» Your task: Reproduce without alteration the lines in the entries below, from the line containing "family: Osmundaceae" up to and including the line containing "family: Lessoniaceae".

++++++++++++++++++++

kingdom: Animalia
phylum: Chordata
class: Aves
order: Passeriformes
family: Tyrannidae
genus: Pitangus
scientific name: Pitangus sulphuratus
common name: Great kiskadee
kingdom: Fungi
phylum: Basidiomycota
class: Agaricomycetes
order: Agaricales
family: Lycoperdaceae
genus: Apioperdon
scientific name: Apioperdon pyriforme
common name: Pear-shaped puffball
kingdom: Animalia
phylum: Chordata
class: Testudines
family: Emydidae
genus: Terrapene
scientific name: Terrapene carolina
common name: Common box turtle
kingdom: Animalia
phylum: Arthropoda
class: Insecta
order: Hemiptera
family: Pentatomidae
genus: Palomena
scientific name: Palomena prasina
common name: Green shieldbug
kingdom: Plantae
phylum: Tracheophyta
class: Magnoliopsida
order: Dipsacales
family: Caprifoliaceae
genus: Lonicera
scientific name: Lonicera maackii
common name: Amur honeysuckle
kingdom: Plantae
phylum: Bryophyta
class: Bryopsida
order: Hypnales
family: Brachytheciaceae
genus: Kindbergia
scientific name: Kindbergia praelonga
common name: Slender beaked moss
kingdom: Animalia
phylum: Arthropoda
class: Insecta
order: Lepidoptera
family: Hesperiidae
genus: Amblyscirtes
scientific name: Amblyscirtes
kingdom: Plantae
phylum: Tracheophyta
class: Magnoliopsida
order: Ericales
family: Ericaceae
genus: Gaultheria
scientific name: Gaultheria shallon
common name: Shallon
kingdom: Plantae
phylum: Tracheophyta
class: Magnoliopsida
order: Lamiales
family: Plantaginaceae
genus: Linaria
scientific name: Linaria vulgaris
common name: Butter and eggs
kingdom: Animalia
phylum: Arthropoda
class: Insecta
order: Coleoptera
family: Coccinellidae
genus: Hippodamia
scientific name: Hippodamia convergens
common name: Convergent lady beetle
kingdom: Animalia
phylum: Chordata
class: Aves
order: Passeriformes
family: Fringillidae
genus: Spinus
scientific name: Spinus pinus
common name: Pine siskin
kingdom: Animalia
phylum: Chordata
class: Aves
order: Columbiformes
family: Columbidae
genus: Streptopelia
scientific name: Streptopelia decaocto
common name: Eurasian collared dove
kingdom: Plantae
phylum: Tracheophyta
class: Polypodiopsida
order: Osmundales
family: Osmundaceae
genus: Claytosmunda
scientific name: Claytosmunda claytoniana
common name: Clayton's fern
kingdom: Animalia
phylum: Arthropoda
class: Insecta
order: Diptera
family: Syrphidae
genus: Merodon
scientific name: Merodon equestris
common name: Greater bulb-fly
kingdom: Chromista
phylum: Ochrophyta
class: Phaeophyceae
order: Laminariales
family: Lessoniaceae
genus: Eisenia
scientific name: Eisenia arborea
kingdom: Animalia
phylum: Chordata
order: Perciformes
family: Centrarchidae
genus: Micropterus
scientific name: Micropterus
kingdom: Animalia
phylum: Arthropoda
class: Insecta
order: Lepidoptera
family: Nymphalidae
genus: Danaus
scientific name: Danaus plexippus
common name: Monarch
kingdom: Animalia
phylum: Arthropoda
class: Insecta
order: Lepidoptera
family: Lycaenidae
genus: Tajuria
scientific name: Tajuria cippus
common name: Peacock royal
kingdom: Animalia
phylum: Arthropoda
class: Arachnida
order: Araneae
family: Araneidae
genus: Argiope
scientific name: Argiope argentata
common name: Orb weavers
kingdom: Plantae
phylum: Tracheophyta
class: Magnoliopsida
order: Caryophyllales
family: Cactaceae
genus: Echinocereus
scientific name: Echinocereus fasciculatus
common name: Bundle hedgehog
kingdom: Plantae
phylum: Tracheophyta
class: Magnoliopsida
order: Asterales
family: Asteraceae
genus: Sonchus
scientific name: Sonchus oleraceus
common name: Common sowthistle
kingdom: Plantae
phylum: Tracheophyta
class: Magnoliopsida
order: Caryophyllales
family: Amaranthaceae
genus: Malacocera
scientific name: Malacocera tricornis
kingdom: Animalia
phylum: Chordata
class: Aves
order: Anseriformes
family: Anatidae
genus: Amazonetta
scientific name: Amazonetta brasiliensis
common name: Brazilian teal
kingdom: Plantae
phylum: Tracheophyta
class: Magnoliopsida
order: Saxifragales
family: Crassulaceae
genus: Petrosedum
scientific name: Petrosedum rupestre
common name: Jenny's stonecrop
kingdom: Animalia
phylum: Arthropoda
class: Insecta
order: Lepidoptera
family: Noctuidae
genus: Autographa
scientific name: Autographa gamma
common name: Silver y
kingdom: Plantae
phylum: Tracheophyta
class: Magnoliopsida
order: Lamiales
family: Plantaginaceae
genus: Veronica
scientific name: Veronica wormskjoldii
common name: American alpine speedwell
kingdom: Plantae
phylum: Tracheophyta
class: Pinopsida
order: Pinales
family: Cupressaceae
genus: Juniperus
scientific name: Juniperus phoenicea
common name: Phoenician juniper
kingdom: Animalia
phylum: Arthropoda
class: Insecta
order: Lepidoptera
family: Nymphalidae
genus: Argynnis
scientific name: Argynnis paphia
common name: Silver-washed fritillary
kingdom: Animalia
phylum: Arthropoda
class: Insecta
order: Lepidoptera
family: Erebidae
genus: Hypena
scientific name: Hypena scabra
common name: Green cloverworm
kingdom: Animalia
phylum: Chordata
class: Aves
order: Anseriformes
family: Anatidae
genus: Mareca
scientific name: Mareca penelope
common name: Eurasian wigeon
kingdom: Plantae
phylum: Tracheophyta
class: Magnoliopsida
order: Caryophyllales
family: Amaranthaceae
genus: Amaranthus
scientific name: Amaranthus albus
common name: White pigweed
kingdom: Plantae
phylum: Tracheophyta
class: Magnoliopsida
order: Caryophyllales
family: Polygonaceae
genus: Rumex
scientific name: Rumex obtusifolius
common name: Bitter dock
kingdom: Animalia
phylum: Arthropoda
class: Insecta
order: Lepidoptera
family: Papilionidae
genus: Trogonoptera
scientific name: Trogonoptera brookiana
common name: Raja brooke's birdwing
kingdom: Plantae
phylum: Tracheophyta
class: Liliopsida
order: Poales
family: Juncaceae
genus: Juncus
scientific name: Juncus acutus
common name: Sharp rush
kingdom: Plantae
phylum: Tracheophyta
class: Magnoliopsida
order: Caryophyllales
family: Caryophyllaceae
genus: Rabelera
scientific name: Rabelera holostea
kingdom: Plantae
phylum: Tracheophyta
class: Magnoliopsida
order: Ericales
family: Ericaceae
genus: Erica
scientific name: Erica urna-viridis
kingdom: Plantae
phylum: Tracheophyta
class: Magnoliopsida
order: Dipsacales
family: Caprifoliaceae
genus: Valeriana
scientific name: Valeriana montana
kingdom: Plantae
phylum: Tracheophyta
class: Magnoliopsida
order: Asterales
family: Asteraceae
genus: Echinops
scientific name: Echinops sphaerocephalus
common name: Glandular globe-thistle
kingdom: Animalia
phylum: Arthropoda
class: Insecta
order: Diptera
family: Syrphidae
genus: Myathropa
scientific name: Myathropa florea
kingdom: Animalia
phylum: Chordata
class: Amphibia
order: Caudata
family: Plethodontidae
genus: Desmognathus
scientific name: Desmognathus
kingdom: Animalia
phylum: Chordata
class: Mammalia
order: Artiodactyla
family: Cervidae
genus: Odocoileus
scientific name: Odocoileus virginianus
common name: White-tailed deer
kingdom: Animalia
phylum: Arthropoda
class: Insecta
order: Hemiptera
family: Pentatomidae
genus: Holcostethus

++++++++++++++++++++

» Response to the exercise:
family: Osmundaceae
genus: Claytosmunda
scientific name: Claytosmunda claytoniana
common name: Clayton's fern
kingdom: Animalia
phylum: Arthropoda
class: Insecta
order: Diptera
family: Syrphidae
genus: Merodon
scientific name: Merodon equestris
common name: Greater bulb-fly
kingdom: Chromista
phylum: Ochrophyta
class: Phaeophyceae
order: Laminariales
family: Lessoniaceae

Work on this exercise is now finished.